To do —
Give as output the line that contains "cells display low", followed by every remaining line of the entries, unchanged and with nothing added.
═══
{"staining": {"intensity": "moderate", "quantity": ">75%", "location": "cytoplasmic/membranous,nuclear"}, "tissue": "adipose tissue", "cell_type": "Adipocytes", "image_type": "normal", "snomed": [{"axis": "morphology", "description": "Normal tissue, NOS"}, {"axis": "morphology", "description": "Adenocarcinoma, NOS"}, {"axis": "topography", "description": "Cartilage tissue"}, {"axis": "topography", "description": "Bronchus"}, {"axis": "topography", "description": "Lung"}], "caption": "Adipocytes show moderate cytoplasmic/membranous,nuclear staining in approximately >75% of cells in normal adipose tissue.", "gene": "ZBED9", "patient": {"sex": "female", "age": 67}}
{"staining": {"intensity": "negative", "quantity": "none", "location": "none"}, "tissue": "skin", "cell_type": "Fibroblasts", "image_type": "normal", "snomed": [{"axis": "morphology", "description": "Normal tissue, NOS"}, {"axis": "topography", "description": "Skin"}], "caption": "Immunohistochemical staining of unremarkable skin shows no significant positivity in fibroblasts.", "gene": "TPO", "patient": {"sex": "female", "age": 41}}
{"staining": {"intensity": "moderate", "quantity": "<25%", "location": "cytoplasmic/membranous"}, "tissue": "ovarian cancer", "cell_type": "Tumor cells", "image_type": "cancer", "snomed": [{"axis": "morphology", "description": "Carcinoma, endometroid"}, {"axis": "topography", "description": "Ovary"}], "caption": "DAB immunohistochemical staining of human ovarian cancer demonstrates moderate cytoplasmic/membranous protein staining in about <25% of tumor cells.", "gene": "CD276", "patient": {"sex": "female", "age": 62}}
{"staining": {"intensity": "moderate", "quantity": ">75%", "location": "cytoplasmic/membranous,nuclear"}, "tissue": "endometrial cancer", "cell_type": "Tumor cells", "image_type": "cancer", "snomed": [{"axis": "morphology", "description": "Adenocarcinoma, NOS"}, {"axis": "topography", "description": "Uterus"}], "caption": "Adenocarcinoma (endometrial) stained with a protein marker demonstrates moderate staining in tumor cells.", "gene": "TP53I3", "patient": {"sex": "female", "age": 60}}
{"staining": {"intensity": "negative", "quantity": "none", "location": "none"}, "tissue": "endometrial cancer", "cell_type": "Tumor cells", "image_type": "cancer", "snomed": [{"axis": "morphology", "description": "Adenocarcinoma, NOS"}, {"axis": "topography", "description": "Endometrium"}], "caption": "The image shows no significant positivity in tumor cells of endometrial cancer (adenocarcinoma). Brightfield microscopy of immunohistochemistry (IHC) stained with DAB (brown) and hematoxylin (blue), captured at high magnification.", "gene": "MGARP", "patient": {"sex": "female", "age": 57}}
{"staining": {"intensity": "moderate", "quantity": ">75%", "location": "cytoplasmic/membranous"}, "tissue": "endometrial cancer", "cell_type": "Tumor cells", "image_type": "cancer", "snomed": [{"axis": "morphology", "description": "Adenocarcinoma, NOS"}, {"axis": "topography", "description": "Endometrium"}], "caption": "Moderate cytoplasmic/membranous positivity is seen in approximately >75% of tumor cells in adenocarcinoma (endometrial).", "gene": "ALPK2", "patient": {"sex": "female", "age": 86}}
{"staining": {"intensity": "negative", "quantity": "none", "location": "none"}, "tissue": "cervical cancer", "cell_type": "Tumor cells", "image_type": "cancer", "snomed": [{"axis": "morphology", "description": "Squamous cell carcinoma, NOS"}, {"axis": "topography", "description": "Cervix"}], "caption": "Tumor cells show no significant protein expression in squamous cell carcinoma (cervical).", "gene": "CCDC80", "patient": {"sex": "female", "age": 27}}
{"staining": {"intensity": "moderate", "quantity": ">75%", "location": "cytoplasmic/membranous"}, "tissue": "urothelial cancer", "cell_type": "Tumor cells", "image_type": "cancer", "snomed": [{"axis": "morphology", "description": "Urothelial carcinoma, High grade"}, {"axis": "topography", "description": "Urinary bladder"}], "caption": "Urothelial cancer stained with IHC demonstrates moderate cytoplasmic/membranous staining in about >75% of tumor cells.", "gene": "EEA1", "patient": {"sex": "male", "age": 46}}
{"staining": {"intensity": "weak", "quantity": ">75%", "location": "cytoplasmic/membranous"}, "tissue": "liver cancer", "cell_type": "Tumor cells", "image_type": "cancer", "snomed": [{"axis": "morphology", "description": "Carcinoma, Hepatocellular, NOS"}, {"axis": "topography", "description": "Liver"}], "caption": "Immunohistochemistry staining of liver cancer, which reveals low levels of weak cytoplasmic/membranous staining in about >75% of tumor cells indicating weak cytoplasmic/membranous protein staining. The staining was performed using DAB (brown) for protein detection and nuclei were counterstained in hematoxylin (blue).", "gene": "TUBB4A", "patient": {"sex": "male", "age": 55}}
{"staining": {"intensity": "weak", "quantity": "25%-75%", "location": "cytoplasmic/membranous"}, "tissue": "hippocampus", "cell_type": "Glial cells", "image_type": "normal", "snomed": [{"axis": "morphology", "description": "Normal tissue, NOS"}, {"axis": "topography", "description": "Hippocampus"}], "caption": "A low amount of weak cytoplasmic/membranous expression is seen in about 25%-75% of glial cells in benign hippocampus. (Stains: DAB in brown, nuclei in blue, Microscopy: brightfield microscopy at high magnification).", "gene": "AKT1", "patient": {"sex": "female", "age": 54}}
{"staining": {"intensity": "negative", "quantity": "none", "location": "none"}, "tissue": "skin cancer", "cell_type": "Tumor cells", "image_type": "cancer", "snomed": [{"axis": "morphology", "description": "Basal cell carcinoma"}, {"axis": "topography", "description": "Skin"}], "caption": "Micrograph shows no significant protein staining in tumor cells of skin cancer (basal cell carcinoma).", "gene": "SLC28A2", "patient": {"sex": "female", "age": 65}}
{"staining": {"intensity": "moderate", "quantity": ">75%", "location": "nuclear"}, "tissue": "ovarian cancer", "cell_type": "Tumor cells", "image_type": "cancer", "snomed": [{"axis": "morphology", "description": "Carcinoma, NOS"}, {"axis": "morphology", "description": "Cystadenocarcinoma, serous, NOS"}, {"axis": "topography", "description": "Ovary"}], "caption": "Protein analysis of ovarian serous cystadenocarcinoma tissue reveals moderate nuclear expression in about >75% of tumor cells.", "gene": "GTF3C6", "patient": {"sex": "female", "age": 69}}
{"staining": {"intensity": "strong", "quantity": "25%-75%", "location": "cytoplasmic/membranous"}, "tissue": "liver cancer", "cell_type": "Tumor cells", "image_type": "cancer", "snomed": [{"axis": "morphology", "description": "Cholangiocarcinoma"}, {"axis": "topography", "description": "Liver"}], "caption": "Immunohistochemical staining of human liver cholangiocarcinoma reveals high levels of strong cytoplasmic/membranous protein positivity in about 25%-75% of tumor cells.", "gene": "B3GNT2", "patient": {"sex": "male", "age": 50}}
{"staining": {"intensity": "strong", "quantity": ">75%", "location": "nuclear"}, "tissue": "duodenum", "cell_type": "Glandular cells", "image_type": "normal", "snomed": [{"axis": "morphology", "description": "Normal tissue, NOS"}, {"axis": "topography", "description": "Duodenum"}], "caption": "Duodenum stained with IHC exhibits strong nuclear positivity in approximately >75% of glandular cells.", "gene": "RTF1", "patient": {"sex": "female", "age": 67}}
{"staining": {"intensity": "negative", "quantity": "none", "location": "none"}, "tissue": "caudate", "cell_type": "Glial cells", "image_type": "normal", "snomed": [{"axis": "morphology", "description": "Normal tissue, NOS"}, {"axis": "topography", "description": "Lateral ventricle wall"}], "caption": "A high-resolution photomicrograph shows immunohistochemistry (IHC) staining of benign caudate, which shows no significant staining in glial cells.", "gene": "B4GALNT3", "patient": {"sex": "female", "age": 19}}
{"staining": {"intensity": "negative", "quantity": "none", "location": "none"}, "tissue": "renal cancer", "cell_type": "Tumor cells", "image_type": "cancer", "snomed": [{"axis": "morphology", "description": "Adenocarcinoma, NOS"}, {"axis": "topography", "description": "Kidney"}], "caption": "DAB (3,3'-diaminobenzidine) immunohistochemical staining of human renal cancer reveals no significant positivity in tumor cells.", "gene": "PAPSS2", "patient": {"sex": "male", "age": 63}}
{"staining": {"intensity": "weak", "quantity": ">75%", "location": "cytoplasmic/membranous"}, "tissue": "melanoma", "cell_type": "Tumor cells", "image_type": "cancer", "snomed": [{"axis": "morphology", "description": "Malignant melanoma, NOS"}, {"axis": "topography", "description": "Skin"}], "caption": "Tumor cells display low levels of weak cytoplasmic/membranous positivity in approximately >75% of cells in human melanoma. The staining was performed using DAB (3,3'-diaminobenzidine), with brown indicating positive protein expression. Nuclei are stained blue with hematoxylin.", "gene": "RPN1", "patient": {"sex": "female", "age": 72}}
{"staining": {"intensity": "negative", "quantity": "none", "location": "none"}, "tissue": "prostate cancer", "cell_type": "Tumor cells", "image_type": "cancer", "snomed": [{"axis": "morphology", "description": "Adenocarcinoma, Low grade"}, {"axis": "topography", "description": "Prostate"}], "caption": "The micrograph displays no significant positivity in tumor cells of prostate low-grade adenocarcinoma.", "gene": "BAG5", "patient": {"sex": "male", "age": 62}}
═══
Answer to this problem —
{"staining": {"intensity": "weak", "quantity": ">75%", "location": "cytoplasmic/membranous"}, "tissue": "melanoma", "cell_type": "Tumor cells", "image_type": "cancer", "snomed": [{"axis": "morphology", "description": "Malignant melanoma, NOS"}, {"axis": "topography", "description": "Skin"}], "caption": "Tumor cells display low levels of weak cytoplasmic/membranous positivity in approximately >75% of cells in human melanoma. The staining was performed using DAB (3,3'-diaminobenzidine), with brown indicating positive protein expression. Nuclei are stained blue with hematoxylin.", "gene": "RPN1", "patient": {"sex": "female", "age": 72}}
{"staining": {"intensity": "negative", "quantity": "none", "location": "none"}, "tissue": "prostate cancer", "cell_type": "Tumor cells", "image_type": "cancer", "snomed": [{"axis": "morphology", "description": "Adenocarcinoma, Low grade"}, {"axis": "topography", "description": "Prostate"}], "caption": "The micrograph displays no significant positivity in tumor cells of prostate low-grade adenocarcinoma.", "gene": "BAG5", "patient": {"sex": "male", "age": 62}}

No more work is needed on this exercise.